TASK ITEM: Using the records below, repeat exactly the lines from the one holding "line: (969, 229)" through the one holding "part: (29, 923) -> (27, 869), size x0.6", both ends included, and no others.
++++ PROVIDED MATERIAL
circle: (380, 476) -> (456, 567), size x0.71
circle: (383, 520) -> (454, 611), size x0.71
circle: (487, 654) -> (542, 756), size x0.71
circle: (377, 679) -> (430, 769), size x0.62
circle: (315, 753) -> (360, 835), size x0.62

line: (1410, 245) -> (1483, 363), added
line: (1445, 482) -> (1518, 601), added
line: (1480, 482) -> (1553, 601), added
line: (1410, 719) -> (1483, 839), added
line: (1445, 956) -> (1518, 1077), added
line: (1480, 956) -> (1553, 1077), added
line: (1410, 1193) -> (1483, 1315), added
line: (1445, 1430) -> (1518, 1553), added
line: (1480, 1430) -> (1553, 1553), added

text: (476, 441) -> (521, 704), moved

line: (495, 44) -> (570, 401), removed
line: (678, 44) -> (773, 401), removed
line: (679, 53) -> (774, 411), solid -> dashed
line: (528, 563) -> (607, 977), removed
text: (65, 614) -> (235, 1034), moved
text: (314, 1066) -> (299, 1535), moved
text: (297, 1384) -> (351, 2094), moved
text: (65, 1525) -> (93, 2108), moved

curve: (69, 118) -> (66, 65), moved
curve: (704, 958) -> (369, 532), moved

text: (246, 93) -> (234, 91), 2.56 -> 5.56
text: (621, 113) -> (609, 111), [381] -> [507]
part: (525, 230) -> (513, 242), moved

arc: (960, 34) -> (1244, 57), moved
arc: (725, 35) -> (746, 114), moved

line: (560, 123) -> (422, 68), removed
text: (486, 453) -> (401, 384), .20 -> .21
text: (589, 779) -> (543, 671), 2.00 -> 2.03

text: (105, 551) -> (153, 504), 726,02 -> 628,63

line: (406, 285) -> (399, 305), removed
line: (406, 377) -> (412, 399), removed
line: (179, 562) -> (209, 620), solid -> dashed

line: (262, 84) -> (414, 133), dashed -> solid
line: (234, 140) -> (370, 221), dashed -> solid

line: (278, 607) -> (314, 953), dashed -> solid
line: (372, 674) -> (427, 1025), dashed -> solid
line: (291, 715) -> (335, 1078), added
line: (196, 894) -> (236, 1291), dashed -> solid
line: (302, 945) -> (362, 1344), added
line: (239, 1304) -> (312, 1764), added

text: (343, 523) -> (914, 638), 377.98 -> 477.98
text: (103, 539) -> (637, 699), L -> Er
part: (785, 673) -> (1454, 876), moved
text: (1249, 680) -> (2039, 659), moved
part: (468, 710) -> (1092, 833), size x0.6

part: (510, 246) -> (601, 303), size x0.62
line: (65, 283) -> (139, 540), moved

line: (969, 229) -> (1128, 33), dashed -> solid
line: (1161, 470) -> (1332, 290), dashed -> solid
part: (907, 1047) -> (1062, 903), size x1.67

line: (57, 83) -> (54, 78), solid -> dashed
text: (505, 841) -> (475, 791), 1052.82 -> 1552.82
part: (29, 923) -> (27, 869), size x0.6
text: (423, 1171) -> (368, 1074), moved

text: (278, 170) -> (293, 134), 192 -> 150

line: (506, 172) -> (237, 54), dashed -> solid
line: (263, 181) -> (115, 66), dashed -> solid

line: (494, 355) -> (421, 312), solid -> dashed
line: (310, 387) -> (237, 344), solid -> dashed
++++++++
SOLUTION FOR THIS TASK:
line: (969, 229) -> (1128, 33), dashed -> solid
line: (1161, 470) -> (1332, 290), dashed -> solid
part: (907, 1047) -> (1062, 903), size x1.67

line: (57, 83) -> (54, 78), solid -> dashed
text: (505, 841) -> (475, 791), 1052.82 -> 1552.82
part: (29, 923) -> (27, 869), size x0.6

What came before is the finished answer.